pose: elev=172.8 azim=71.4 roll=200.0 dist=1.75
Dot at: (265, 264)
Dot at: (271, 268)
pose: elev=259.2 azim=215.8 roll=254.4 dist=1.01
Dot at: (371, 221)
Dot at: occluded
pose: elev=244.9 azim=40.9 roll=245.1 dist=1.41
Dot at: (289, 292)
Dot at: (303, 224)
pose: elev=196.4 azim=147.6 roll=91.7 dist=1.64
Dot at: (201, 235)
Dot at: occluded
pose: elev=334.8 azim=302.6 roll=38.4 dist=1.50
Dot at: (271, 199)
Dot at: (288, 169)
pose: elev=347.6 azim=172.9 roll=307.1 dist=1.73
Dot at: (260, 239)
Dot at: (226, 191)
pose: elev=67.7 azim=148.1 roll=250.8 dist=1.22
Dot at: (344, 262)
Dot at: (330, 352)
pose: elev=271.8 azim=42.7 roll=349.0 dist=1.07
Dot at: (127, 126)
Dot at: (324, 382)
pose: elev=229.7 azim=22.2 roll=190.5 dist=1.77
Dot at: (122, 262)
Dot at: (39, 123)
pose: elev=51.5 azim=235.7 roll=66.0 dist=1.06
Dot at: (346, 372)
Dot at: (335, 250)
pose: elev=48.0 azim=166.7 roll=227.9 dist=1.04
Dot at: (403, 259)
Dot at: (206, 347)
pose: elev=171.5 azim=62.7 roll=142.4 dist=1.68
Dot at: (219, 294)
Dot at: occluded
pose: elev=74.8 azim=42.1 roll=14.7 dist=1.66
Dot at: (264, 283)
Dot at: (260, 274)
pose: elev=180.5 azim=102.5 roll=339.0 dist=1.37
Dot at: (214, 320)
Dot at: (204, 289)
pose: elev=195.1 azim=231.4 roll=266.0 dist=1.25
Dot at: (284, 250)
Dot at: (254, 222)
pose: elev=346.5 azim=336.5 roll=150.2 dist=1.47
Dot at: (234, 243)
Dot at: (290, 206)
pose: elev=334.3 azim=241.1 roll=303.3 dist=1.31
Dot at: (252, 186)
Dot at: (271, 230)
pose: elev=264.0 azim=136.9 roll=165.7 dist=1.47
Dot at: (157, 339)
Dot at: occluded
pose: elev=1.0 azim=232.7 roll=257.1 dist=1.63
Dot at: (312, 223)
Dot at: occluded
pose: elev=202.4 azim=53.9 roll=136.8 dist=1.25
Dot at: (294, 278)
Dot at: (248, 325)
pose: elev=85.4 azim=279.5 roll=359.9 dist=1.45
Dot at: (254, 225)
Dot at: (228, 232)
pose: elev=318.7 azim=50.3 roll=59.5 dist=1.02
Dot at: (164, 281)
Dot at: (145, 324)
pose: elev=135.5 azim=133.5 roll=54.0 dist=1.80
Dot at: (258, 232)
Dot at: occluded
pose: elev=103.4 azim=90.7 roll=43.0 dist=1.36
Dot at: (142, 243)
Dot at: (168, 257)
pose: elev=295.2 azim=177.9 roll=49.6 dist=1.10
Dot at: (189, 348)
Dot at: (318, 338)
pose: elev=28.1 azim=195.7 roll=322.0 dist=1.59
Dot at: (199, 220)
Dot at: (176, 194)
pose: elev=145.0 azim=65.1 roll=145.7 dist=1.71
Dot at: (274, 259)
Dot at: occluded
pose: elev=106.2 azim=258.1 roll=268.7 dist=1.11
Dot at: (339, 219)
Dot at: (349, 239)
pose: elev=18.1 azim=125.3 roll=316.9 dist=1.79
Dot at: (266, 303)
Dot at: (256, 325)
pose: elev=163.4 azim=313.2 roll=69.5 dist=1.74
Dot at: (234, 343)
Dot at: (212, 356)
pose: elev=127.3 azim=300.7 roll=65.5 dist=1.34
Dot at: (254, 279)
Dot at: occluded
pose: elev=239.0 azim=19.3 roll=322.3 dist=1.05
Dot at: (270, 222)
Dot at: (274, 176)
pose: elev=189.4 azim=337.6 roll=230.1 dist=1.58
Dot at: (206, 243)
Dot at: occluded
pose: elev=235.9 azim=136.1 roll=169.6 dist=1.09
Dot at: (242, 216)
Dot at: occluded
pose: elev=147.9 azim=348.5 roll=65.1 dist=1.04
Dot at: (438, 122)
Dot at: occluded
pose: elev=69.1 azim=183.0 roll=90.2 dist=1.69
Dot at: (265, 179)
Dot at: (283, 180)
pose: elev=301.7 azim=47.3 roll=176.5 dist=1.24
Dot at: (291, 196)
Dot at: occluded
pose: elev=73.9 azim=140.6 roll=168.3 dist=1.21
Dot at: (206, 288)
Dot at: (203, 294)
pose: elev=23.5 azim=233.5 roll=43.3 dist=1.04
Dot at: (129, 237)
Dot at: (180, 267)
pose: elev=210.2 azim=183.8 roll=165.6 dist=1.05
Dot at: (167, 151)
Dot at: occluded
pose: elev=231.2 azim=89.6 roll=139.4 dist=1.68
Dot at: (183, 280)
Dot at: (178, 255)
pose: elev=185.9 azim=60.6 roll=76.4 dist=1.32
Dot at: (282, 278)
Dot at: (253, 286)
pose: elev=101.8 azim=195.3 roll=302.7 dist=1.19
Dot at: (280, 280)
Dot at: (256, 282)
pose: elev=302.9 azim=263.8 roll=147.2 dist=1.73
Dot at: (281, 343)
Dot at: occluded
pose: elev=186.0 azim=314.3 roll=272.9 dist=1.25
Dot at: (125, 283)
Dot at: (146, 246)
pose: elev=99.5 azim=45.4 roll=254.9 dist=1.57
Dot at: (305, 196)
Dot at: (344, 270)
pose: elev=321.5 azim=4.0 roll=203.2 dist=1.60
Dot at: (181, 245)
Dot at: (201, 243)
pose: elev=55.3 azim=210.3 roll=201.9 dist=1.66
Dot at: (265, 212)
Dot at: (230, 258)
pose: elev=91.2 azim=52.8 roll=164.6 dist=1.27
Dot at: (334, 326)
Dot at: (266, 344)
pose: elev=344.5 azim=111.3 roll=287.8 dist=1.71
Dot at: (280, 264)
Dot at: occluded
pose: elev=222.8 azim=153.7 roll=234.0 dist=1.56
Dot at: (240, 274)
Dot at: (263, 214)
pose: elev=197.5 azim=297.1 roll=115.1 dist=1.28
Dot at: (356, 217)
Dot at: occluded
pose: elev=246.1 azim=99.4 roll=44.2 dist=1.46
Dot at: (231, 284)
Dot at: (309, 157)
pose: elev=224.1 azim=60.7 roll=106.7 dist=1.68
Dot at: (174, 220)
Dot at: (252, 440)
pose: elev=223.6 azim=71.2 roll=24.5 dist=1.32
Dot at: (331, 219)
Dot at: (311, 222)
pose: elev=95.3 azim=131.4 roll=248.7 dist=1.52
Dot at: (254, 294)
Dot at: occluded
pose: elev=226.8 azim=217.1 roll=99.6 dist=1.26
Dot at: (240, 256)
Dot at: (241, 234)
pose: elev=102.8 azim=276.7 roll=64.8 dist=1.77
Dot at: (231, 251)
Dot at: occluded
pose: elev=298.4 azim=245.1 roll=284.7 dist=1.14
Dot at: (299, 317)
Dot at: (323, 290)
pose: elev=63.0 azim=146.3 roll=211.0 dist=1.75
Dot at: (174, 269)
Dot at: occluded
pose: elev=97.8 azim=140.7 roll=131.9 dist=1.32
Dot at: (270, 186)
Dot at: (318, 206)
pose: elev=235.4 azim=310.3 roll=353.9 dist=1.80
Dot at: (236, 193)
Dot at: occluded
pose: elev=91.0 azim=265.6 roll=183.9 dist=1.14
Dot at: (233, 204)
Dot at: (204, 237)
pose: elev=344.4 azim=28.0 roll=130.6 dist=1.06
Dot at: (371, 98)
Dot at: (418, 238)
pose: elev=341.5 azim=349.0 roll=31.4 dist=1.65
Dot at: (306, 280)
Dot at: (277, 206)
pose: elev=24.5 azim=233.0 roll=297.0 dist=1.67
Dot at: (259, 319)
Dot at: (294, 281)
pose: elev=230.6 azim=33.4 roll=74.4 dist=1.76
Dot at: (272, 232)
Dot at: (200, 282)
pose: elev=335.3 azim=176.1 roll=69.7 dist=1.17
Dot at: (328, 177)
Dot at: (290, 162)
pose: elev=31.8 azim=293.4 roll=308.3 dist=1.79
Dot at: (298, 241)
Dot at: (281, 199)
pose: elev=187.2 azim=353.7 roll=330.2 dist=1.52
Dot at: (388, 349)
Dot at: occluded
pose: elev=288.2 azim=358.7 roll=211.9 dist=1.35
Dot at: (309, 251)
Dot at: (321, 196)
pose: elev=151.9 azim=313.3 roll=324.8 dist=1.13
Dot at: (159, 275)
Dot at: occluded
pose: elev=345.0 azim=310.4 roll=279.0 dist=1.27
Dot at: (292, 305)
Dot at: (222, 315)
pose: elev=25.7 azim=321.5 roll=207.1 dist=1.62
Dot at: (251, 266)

:::

§ **WHAT IS EXPECTED**: Copy word for word the lines of the data above, starting at the line containing "pose: elev=99.5 azim=45.4" and ending at the line containing "Dot at: (230, 258)".

§ **THE OUTPUT**:
pose: elev=99.5 azim=45.4 roll=254.9 dist=1.57
Dot at: (305, 196)
Dot at: (344, 270)
pose: elev=321.5 azim=4.0 roll=203.2 dist=1.60
Dot at: (181, 245)
Dot at: (201, 243)
pose: elev=55.3 azim=210.3 roll=201.9 dist=1.66
Dot at: (265, 212)
Dot at: (230, 258)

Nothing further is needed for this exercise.